Um pouco antes de completar o penúltimo livro da suas «Confissões», aproximadamente em 400, Agostinho implorou a Deus que se fosse ele o encarregado de escrever o Génesis como anteriormente o fora Moisés, desejaria «receber de Vós uma tal arte de expressão que…até aqueles que não podem compreender como é que Deus cria… acreditassem nas minhas palavras.»
Assim, sem qualquer incumbência divina mas tentando resolver as suas torturas pessoais, com a espantosa capacidade literária que os seus escritos testemunham, após ter terminado as Confissões iniciou uma interpretação pessoal do Génesis – De Genesi ad Litteram – em que o sexualidade e a depreciação do sexo são a nota dominante.
Donde viria, indagava ele, essa miséria que nos cerca, a corrupção, as heresias e a maldade? Existia na sociedade, concluiu ele, uma mancha indelével motivada pelo pecado original proveniente do impulso sexual. Pecado original que acompanhava a humanidade desde a queda do Paraíso: a queda de uma natureza angelical, incorpórea, para uma realização do corpo, do sexo, cometido com a dentadinha na maçã da maldita Eva que levou Adão a reconhecer a nudez (e implicitamente a sexualidade).
Tentando resolver a aparente contradição entre o «crescei e multiplicai-vos» e o acto impuro subjacente à multiplicação ou seja, como permitir a reprodução sem prazer sexual, Agostinho, bispo de Hipona, criou a sua doutrina sobre o casamento, o sexo e a privação carnal. Adoptada entusiasticamente pela nossa Santa Igreja até hoje. Infelizmente…
A pena de Agostinho deu à sexualidade uma conotação de algo maligno, humilhante, de perversão e vício. Para a ICAR depois de Agostinho o sexo passou a ser associado a um discordium malum, a «prenda» do Mafarrico disfarçado de serpente à pecaminosa Eva que para sempre agrilhoou a carne à Terra e a afastou dos céus e de Deus!
E como qualquer Freud de trazer por casa pode explicar, o problema de Agostinho foi o mesmo que os ex-fumadores experienciam: não suportam sequer o «cheiro» do que renunciaram…

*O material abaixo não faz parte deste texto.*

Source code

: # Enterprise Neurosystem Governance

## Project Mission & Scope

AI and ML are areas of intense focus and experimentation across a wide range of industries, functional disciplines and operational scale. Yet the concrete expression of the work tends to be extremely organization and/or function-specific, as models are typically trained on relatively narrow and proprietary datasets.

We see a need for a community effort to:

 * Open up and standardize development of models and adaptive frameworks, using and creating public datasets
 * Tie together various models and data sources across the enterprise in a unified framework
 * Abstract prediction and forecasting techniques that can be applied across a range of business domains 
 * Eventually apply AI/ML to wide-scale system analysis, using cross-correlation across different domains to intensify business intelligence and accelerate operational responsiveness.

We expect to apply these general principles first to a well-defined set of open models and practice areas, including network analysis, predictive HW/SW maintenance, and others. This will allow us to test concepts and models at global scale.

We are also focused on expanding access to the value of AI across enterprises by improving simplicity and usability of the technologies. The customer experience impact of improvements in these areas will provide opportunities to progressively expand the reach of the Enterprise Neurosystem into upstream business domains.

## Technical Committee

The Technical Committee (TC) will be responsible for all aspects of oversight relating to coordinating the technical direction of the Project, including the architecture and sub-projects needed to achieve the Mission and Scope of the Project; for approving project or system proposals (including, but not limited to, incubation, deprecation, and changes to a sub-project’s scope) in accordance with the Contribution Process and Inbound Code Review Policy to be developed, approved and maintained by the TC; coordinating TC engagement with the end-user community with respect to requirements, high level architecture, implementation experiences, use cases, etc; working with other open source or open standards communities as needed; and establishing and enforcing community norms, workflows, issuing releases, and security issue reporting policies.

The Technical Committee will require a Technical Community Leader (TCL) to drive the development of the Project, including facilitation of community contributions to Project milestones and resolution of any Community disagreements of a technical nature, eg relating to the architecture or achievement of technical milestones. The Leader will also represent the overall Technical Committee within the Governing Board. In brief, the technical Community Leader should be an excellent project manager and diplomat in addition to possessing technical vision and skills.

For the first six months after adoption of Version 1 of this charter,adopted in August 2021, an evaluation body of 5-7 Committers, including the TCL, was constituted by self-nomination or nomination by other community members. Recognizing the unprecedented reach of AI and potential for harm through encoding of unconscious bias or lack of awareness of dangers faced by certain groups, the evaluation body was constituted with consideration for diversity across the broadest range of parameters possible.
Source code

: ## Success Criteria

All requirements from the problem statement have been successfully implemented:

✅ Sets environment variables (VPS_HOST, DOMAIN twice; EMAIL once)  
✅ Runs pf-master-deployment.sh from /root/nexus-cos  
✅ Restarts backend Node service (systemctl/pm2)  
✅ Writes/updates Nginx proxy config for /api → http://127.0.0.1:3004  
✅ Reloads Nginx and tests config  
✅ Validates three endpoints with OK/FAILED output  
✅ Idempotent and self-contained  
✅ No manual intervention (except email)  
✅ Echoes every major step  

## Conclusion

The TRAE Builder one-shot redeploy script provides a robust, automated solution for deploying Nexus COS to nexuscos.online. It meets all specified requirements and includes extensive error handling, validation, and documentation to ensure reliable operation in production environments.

Isto é, a obsessão de Agostinho em denunciar a sexualidade deve-se a ele ter sido um renegado do erotismo. Como abjurado das paixões sensuais, votou intenso ódio ao que, no passado, o atraiu, lamentando ter desperdiçado tanta energia nos prazeres carnais. Ele mesmo não negou ter sido dominado na sua juventude por uma intensa volúpia, pela lascívia, ao ponto de que, em determinado momento, quando pediu a Deus que o fizesse casto, acrescentou… «mas não ainda!».
Com a sua conversão ao cristianismo (Agostinho era originalmente maniqueísta), atribui as culpas do seu anterior pecaminoso comportamento a outrem. Ou seja, a culpa da sua perversidade devia-se às mulheres que o tinham seduzido. Daí todo o anátema em relação às mulheres.
Até hoje os celibatários da Igreja acreditam que o perigo tem feições femininas, as mulheres são impuras e como tal se opõem ao que é santo. Ou seja, são seres humanos de segunda classe a que muito relutante e tardiamente concederam a benesse de possuirem alma!